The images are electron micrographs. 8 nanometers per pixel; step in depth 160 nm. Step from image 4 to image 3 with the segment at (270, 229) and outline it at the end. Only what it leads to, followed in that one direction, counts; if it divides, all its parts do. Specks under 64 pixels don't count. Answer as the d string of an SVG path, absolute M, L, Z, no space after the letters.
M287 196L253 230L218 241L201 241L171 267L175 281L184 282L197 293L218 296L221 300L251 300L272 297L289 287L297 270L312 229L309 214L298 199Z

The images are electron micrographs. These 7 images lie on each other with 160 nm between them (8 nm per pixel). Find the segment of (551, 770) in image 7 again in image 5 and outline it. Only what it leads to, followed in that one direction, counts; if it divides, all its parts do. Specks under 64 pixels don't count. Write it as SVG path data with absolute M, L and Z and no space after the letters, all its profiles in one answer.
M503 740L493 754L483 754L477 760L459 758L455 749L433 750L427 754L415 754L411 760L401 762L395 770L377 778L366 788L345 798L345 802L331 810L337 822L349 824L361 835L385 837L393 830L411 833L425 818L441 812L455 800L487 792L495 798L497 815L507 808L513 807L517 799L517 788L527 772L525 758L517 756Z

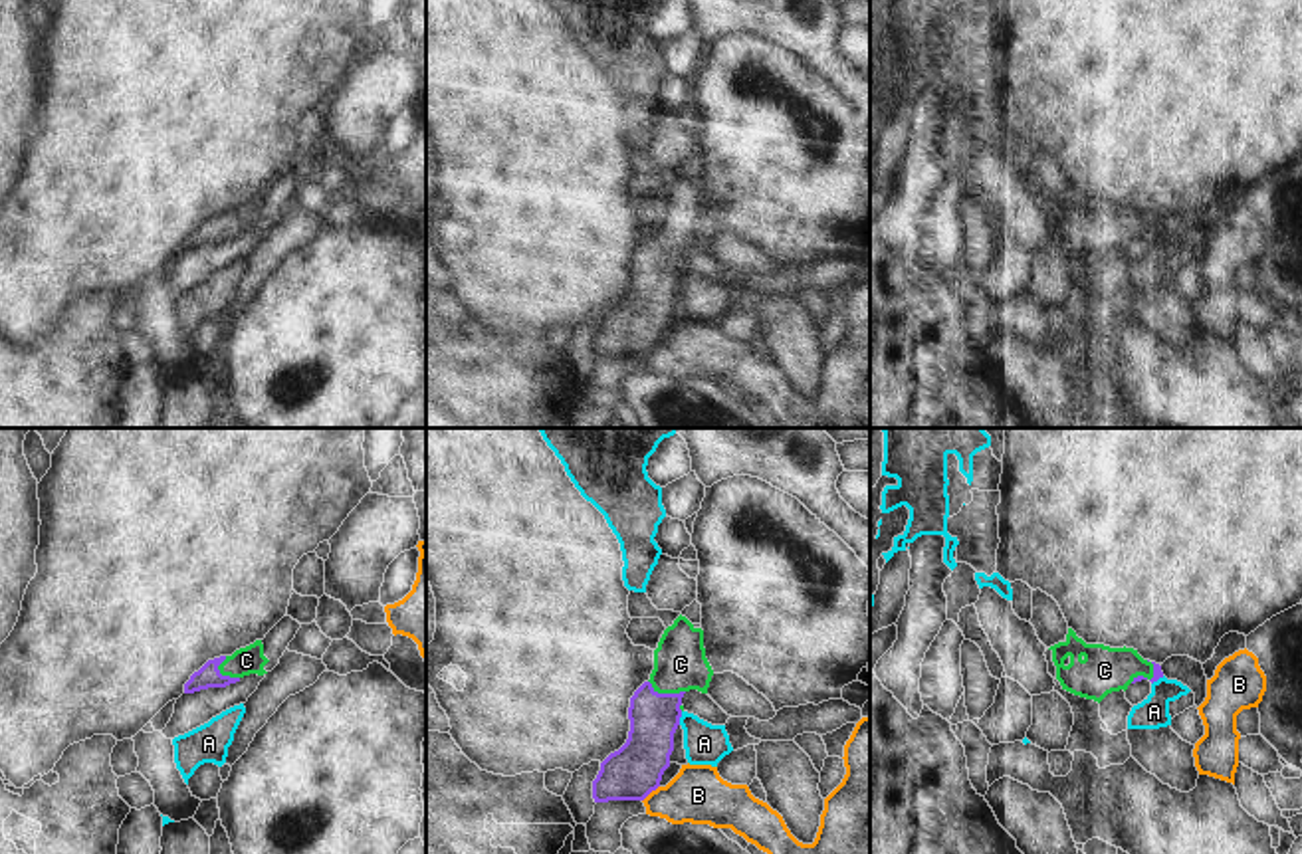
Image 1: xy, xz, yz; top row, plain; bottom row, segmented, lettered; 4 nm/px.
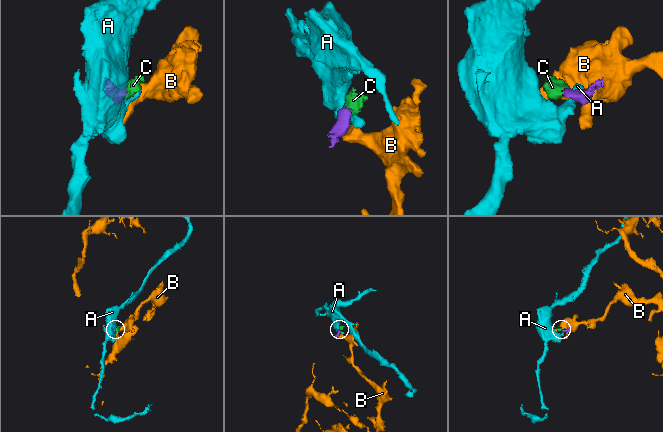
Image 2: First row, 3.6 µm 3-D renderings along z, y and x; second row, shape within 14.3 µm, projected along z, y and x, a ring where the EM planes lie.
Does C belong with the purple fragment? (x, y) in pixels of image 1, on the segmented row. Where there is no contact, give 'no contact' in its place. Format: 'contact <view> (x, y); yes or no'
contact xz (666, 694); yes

....

The answer should contain every line of the material exactly as written and no pictures.

> **Your response**:
The images are electron micrographs. 8 nanometers per pixel; step in depth 160 nm. Step from image 4 to image 3 with the segment at (270, 229) and outline it at the end. Only what it leads to, followed in that one direction, counts; if it divides, all its parts do. Specks under 64 pixels don't count. Answer as the d string of an SVG path, absolute M, L, Z, no space after the letters.
M287 196L253 230L218 241L201 241L171 267L175 281L184 282L197 293L218 296L221 300L251 300L272 297L289 287L297 270L312 229L309 214L298 199Z

The images are electron micrographs. These 7 images lie on each other with 160 nm between them (8 nm per pixel). Find the segment of (551, 770) in image 7 again in image 5 and outline it. Only what it leads to, followed in that one direction, counts; if it divides, all its parts do. Specks under 64 pixels don't count. Write it as SVG path data with absolute M, L and Z and no space after the letters, all its profiles in one answer.
M503 740L493 754L483 754L477 760L459 758L455 749L433 750L427 754L415 754L411 760L401 762L395 770L377 778L366 788L345 798L345 802L331 810L337 822L349 824L361 835L385 837L393 830L411 833L425 818L441 812L455 800L487 792L495 798L497 815L507 808L513 807L517 799L517 788L527 772L525 758L517 756Z

Image 1: xy, xz, yz; top row, plain; bottom row, segmented, lettered; 4 nm/px.
Image 2: First row, 3.6 µm 3-D renderings along z, y and x; second row, shape within 14.3 µm, projected along z, y and x, a ring where the EM planes lie.
Does C belong with the purple fragment? (x, y) in pixels of image 1, on the segmented row. Where there is no contact, give 'no contact' in its place. Format: 'contact <view> (x, y); yes or no'
contact xz (666, 694); yes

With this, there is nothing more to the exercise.